Em outras palavras, o número do CPF será o único número que servirá para identificação do indivíduo, facilitando muito a vida das pessoas mais vulneráveis que há muito perderam seus documentos e não têm ideia de como reavê-los, caracterizando população que necessita de especial atenção da sociedade civil e do Estado.
O artigo 3º, § 2º, da Lei nº 14.534/2023 dispõe que “Será adotado, nos documentos novos, para o número único de que trata este artigo, o número de inscrição no Cadastro de Pessoas Físicas (CPF)”.

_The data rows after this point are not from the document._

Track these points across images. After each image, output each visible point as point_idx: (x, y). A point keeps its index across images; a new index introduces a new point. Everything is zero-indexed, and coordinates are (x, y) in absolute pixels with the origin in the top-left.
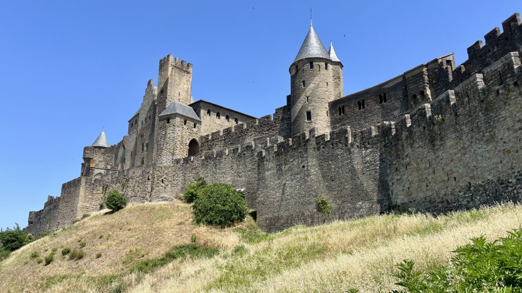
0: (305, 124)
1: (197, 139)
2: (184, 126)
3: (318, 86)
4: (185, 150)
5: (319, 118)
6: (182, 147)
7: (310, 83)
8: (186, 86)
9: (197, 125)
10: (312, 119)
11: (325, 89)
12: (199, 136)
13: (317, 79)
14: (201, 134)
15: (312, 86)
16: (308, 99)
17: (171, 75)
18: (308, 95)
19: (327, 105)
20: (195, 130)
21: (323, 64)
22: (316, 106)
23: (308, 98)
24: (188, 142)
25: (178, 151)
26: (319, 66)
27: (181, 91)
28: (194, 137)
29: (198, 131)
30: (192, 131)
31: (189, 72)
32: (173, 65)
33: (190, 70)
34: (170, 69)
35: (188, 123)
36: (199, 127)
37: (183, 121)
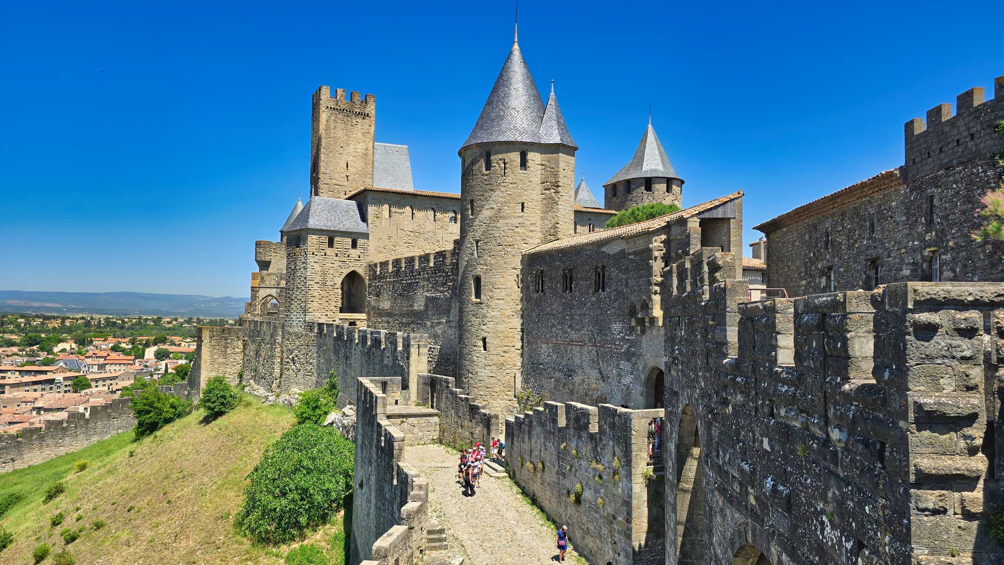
0: (471, 307)
1: (361, 271)
2: (329, 251)
3: (498, 216)
4: (333, 297)
5: (497, 293)
6: (324, 293)
7: (483, 206)
8: (361, 146)
9: (360, 241)
10: (482, 296)
11: (515, 221)
12: (365, 265)
13: (497, 197)
14: (368, 259)
15: (486, 213)
16: (477, 246)
17: (327, 129)
18: (478, 235)
19: (517, 262)
20: (354, 253)
21: (515, 157)
22: (491, 265)
23: (477, 242)
24: (339, 281)
25: (315, 304)
26: (505, 164)
27: (350, 159)
28: (353, 269)
29: (362, 255)
30: (348, 256)
31: (368, 114)
32: (331, 108)
33: (371, 108)
34: (324, 116)
35: (337, 243)
36: (363, 246)
37: (325, 241)
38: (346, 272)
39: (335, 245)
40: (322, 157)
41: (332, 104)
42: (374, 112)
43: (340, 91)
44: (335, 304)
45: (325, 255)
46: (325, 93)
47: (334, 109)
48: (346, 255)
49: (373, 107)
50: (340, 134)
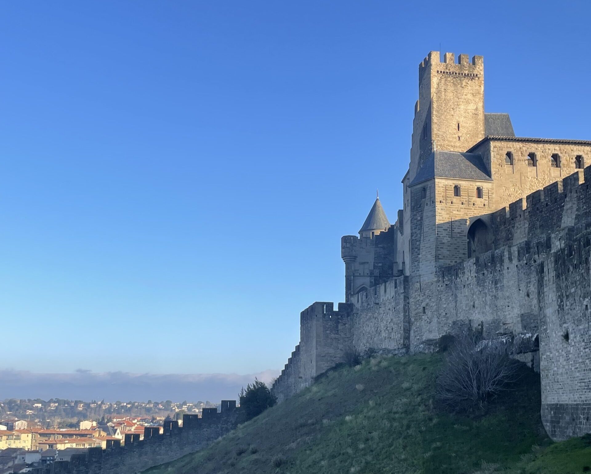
2: (456, 199)
4: (460, 244)
8: (472, 107)
9: (485, 189)
12: (489, 212)
17: (439, 92)
20: (479, 201)
24: (466, 229)
25: (444, 251)
27: (461, 120)
28: (479, 217)
29: (486, 203)
30: (474, 204)
31: (477, 75)
32: (441, 72)
33: (480, 69)
34: (435, 80)
35: (463, 191)
36: (487, 194)
37: (451, 189)
38: (472, 220)
40: (435, 119)
41: (442, 68)
42: (482, 73)
43: (449, 55)
44: (463, 252)
45: (452, 203)
46: (435, 58)
47: (444, 72)
48: (472, 202)
49: (482, 68)
50: (450, 95)
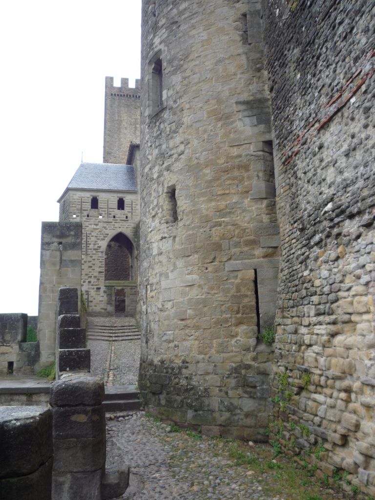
1: (128, 232)
2: (92, 212)
4: (96, 262)
9: (128, 200)
20: (122, 213)
24: (103, 244)
28: (119, 230)
29: (129, 215)
30: (114, 217)
35: (101, 203)
36: (131, 206)
37: (88, 201)
38: (112, 233)
39: (100, 205)
41: (116, 91)
44: (100, 270)
45: (88, 216)
46: (109, 82)
47: (118, 95)
48: (112, 215)
50: (124, 116)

Segundo o disposto no artigo 2º, § 2º, da Lei nº 14.534/2023, “Os órgãos emissores de registro geral deverão realizar pesquisa na base do CPF, a fim de verificar a integridade das informações, bem como disponibilizar dados cadastrais e biométricos do registro geral da Secretaria Especial da Receita Federal do Brasil”.
O artigo 5º da Lei nº 14.534/2023 veda a exigência de apresentação de qualquer outro número para fins de identificação das Brasileiras e Brasileiros, bastando o número do CPF para esse fim.
Ainda que a lei entre em vigor na data da publicação, os órgãos e as entidades têm 12 (doze) meses para se adequarem aos termos da nova lei e passarem a adotar o número de CPF como único número de identificação, além de 24 (vinte e quatro) meses para que órgãos e entidades adequem seus cadastros para identificarem as pessoas a partir do CPF, a lei se apresenta como uma boa notícia para as pessoas mais vulneráveis que enfrentam verdadeiros desafios para emissão e localização de documentos básicos.
Os benefícios desse cruzamento de dados e adoção de um único número de identificação das pessoas trará reflexos positivos para as pessoas transexuais mais vulneráveis, pois certamente facilitará o acesso delas ao efetivo exercício do direito à retificação administrativa de nome e gênero, representando atuação do Estado fulcrada no exercício da cidadania.
O número do CPF deverá constar dos seguintes documentos, a serem emitidos a partir de 11 de janeiro de 2024:
I – certidão de nascimento;
II – certidão de casamento;
III – certidão de óbito;
IV – Documento Nacional de Identificação (DNI);
V – Número de Identificação do Trabalhador (NIT);
VI – registro no Programa de Integração Social (PIS) ou no Programa de Formação do Patrimônio do Servidor Público (Pasep);
VII – Cartão Nacional de Saúde;
VIII – título de eleitor;
IX – Carteira de Trabalho e Previdência Social (CTPS);
X – número da Permissão para Dirigir ou Carteira Nacional de Habilitação (CNH);
XI – certificado militar;
XII – carteira profissional expedida pelos conselhos de fiscalização de profissão regulamentada;
XIII – outros certificados de registro e números de inscrição existentes em bases de dados públicas federais, estaduais, distritais e municipais.
* Karen Schwach é conselheira jurídica e advogada do SOS Dignidade.